____ SUPPLIED INFORMATION

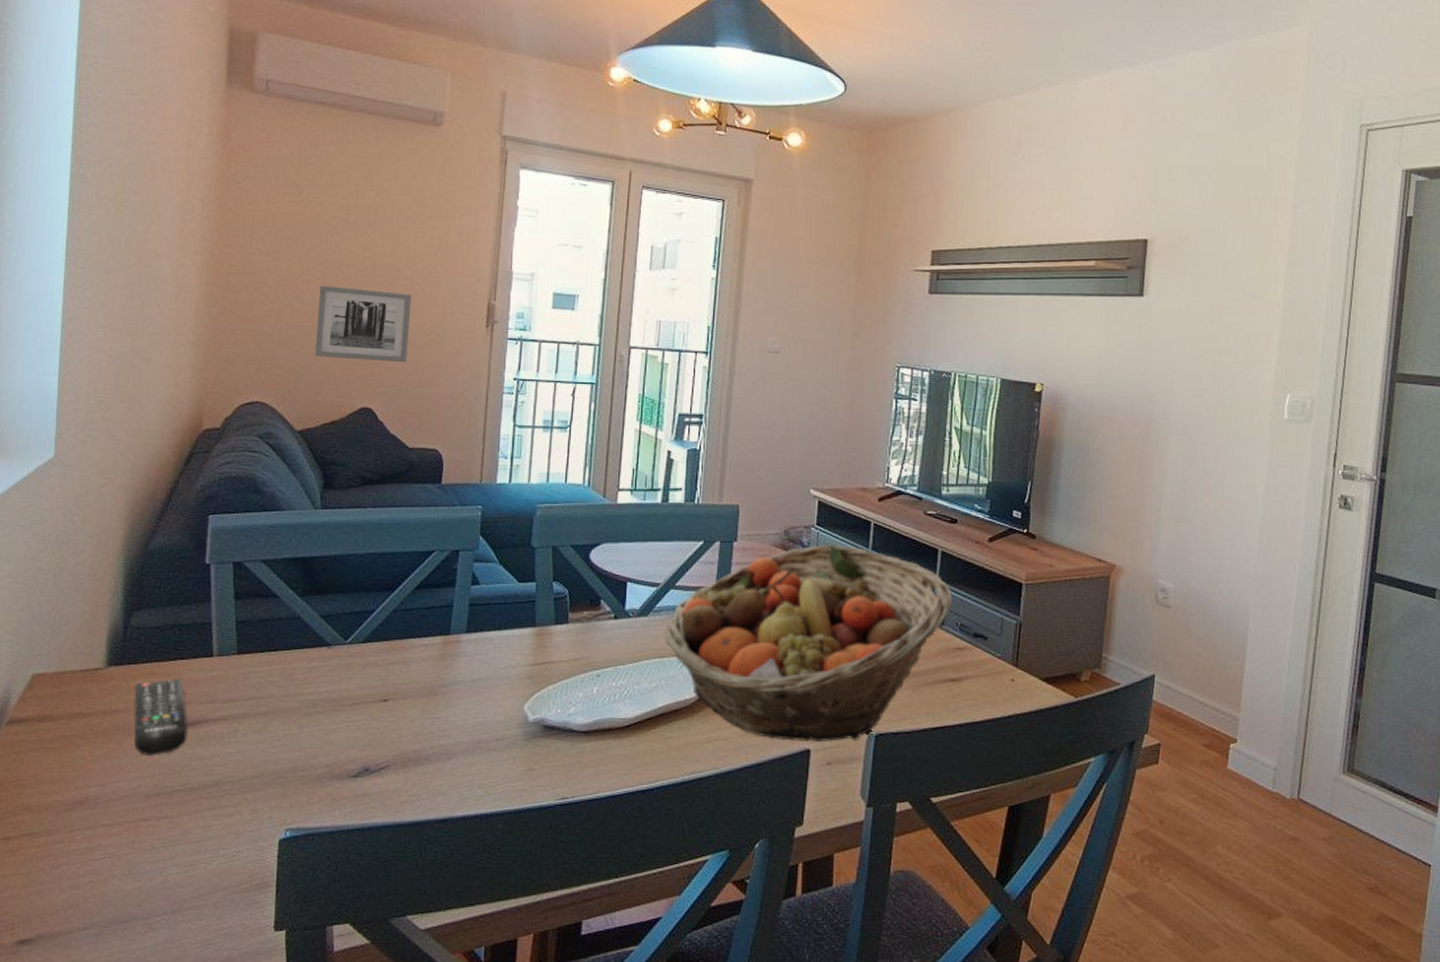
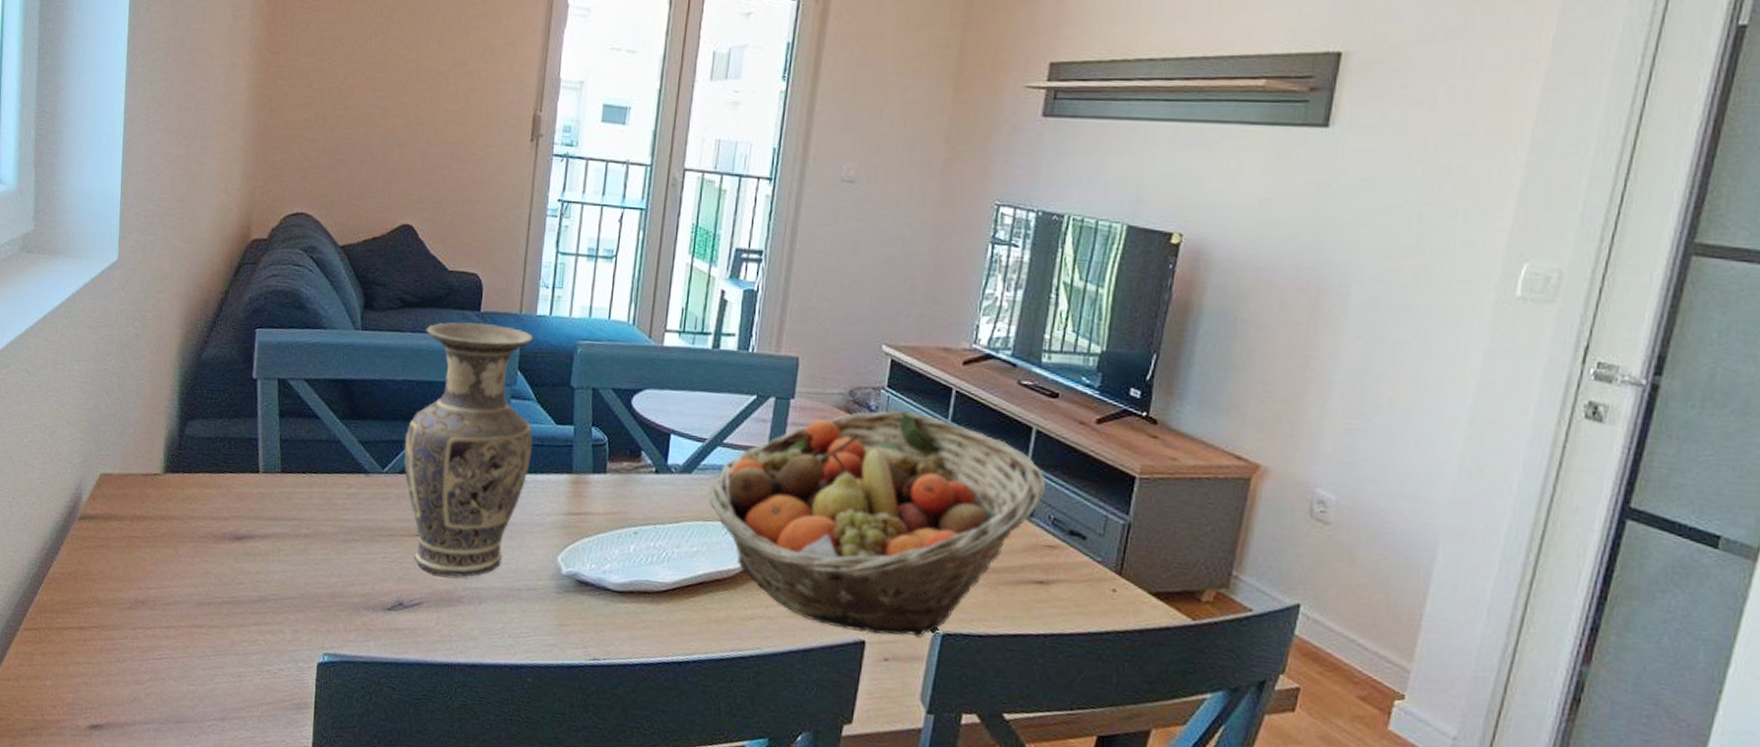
remote control: present [134,679,188,755] -> none [188,491,236,565]
wall art: present [314,285,412,363] -> none [357,89,455,178]
vase: none [367,494,497,737] -> present [403,322,534,577]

________

- REQUIREMENT:
Restate each line above exactly, keeping pictures out.

- YOUR SOLUTION:
remote control: present [134,679,188,755] -> none [188,491,236,565]
wall art: present [314,285,412,363] -> none [357,89,455,178]
vase: none [367,494,497,737] -> present [403,322,534,577]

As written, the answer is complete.